Transcribed page contents
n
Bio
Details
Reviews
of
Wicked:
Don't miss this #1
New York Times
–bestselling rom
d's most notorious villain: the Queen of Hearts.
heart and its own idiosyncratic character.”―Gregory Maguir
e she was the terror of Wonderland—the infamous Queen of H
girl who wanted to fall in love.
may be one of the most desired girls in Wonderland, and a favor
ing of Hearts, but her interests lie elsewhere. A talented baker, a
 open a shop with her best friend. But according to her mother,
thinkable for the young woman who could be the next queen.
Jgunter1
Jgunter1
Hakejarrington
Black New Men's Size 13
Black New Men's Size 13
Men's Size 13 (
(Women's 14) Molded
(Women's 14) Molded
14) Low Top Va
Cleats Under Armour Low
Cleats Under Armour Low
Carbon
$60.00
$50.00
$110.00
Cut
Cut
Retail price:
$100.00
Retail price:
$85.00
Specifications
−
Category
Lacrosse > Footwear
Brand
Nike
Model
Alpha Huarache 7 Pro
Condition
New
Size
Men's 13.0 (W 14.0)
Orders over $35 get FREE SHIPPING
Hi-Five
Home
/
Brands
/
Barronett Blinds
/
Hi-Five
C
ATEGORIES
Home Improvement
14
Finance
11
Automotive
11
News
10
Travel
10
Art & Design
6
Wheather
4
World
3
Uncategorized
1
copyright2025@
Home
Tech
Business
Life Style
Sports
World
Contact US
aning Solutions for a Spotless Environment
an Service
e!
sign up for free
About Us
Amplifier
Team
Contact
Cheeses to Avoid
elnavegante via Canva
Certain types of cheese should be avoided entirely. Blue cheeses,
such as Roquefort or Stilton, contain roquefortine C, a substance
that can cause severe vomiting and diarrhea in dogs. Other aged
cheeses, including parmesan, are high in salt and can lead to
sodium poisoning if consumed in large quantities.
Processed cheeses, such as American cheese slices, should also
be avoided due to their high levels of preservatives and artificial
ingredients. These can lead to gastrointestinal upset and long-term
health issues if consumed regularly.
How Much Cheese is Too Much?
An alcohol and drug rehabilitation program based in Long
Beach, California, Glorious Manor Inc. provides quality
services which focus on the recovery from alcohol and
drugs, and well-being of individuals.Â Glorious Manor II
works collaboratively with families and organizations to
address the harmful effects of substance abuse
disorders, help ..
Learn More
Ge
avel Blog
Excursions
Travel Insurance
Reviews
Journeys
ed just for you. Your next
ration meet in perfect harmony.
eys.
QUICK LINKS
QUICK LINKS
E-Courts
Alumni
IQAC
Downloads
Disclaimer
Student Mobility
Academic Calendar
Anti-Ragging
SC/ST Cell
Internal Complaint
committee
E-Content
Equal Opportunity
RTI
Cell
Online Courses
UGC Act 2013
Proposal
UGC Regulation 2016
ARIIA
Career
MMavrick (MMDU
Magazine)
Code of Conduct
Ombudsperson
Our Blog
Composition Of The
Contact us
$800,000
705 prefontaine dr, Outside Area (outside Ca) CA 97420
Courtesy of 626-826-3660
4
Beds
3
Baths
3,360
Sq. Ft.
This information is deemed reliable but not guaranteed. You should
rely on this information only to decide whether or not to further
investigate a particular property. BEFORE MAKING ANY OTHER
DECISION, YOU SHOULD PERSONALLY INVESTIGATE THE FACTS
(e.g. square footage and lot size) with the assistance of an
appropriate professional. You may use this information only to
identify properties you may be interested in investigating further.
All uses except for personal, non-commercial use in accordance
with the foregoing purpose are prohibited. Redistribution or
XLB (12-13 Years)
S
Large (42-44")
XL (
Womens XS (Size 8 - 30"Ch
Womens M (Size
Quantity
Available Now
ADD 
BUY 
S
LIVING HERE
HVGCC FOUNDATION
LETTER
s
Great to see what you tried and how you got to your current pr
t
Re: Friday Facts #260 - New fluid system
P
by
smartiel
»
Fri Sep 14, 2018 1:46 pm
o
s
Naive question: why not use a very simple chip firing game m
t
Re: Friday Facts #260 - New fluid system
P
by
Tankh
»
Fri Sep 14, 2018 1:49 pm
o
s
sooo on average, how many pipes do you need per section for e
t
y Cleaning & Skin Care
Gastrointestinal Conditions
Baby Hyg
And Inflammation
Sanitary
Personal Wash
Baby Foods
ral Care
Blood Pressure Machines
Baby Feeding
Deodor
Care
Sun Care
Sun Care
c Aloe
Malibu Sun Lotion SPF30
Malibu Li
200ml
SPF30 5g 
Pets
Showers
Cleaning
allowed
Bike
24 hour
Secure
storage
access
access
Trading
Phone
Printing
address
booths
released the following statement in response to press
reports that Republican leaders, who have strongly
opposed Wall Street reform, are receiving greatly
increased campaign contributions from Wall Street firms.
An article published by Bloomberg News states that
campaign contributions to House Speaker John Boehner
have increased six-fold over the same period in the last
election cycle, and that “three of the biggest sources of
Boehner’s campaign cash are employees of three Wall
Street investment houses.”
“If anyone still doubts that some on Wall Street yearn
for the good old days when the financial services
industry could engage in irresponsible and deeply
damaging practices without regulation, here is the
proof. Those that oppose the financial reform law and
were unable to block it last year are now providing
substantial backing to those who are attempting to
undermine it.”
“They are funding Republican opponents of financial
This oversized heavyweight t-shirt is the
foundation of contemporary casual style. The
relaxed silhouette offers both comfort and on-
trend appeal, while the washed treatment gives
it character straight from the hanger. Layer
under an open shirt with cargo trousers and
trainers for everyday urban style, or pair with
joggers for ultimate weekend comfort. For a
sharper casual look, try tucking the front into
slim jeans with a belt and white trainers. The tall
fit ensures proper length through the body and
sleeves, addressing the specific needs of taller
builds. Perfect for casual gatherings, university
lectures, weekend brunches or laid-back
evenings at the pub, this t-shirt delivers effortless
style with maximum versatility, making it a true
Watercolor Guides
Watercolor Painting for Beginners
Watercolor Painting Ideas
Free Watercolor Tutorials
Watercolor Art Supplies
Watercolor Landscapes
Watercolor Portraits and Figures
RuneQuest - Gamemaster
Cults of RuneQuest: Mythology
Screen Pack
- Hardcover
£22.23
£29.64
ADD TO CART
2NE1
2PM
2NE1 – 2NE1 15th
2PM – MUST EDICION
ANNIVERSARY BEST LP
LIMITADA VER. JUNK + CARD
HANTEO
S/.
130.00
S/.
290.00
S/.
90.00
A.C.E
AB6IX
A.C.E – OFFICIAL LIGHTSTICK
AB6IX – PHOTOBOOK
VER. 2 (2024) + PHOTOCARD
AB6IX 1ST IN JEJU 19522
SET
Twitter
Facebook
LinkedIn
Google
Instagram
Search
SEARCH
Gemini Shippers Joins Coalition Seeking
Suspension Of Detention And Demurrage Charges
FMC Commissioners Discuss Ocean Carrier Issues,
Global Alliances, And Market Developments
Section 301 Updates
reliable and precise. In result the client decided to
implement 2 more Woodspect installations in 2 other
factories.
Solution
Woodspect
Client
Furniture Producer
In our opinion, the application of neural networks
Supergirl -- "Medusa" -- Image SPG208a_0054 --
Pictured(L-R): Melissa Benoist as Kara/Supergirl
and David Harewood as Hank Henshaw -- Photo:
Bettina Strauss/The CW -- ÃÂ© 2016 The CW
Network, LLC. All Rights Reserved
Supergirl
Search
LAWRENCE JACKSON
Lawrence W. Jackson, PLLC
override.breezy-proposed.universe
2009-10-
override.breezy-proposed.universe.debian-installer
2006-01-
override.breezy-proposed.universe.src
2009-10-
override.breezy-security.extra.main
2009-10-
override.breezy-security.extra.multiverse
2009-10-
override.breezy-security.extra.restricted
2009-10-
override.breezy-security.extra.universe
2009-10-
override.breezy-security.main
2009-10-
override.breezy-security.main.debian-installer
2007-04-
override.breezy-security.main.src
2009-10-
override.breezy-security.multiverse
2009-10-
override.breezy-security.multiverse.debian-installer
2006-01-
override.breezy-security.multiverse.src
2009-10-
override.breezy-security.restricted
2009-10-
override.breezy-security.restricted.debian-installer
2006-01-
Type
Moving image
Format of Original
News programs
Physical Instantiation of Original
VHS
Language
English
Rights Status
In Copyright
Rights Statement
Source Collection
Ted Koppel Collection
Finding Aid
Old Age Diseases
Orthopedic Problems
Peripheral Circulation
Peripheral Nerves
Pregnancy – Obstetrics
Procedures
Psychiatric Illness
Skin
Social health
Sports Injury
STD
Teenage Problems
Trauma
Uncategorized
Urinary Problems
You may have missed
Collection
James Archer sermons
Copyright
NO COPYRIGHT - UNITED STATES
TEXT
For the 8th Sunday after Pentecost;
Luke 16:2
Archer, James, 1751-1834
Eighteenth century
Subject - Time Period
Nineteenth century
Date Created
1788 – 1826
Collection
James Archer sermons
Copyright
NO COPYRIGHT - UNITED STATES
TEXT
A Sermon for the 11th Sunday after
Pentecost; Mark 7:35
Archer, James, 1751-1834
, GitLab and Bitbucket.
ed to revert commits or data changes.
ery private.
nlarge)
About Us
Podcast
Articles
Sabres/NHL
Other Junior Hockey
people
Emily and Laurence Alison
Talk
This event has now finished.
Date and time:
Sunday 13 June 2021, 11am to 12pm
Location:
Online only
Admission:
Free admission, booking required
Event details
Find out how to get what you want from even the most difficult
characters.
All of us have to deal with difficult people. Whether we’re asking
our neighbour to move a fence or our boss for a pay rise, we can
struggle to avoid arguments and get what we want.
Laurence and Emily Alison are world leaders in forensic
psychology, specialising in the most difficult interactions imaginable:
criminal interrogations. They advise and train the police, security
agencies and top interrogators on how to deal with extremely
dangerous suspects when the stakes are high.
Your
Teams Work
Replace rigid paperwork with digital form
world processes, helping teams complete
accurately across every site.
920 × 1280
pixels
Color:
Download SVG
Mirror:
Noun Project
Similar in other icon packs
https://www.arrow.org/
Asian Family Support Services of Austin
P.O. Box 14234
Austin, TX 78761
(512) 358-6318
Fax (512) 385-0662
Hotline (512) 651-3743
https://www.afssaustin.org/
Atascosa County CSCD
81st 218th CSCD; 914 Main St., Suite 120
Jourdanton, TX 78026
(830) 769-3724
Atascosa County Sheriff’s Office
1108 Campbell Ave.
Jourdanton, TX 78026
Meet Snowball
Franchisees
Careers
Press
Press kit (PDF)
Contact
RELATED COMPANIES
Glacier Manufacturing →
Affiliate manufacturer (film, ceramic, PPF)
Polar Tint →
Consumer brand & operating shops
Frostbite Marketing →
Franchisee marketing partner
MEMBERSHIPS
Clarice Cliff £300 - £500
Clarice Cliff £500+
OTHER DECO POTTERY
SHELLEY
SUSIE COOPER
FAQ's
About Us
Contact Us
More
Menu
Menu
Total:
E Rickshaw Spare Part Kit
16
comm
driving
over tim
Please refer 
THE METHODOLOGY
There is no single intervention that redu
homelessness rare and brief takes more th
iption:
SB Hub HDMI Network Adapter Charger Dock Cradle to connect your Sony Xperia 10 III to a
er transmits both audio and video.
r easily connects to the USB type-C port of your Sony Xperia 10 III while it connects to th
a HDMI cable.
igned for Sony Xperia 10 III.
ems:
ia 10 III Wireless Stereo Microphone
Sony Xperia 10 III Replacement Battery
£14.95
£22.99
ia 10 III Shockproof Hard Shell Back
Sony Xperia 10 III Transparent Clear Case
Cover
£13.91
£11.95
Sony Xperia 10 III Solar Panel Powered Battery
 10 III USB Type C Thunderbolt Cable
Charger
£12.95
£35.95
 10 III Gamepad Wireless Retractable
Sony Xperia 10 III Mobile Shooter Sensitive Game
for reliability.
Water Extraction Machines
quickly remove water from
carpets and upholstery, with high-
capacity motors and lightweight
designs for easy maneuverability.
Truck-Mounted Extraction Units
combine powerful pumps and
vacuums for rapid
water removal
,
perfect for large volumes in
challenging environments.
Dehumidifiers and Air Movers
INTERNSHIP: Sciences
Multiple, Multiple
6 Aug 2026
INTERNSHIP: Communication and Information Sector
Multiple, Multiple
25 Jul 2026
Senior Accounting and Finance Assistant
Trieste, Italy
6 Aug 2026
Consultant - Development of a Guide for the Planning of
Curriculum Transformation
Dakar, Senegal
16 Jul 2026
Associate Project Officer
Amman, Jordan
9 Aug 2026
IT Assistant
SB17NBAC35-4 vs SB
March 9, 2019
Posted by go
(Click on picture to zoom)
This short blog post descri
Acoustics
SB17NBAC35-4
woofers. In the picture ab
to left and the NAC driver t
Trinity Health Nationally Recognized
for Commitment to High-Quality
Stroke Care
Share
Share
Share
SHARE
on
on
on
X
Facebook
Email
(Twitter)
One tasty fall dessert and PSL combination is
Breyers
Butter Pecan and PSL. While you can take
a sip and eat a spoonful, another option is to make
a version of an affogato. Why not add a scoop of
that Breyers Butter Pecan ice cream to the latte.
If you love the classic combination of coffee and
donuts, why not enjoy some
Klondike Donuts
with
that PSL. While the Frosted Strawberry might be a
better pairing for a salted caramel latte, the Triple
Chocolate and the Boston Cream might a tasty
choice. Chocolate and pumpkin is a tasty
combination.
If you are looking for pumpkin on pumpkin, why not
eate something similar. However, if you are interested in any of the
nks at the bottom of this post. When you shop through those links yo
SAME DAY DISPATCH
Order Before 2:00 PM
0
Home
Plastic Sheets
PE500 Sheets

▶ JOB
Can you quote the lines from the start of the transcribed page contents through the line containing "girl who wanted to fall in love.", both ends included?

▶ SOLUTION TO THIS TASK
n
Bio
Details
Reviews
of
Wicked:
Don't miss this #1
New York Times
–bestselling rom
d's most notorious villain: the Queen of Hearts.
heart and its own idiosyncratic character.”―Gregory Maguir
e she was the terror of Wonderland—the infamous Queen of H
girl who wanted to fall in love.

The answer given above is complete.